### TASK TO COMPLETE
Restate each line below word for word, skipping every picture.

### SUPPLIED DATA
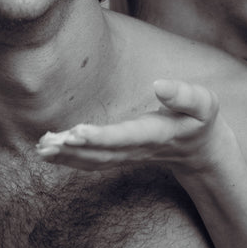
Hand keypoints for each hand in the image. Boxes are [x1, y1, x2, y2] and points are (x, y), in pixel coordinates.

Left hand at [36, 79, 227, 172]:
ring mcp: (129, 157)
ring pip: (94, 161)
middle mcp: (139, 150)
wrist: (202, 151)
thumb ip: (184, 95)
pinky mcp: (121, 158)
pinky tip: (49, 152)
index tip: (77, 133)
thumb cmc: (201, 120)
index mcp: (158, 134)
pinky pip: (93, 162)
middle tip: (48, 143)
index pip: (125, 137)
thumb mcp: (204, 104)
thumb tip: (159, 85)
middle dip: (74, 150)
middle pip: (103, 153)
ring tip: (42, 148)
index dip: (102, 137)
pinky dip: (70, 159)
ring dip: (67, 157)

### THE COMPLETED TASK
Hand keypoints for each hand in the image. Boxes are [x1, y1, x2, y2] and points are (x, y), in pixel coordinates.

Left hand at [36, 79, 227, 172]:
ring mcp: (129, 157)
ring pip: (94, 161)
middle mcp: (139, 150)
wrist: (202, 151)
thumb ip: (184, 95)
pinky mcp: (121, 158)
pinky tip: (49, 152)
index tip: (77, 133)
thumb cmc: (201, 120)
index mcp: (158, 134)
pinky pip: (93, 162)
middle tip: (48, 143)
index pip: (125, 137)
thumb mcp: (204, 104)
thumb tip: (159, 85)
middle dip: (74, 150)
middle pip: (103, 153)
ring tip: (42, 148)
index dip: (102, 137)
pinky dip: (70, 159)
ring dip: (67, 157)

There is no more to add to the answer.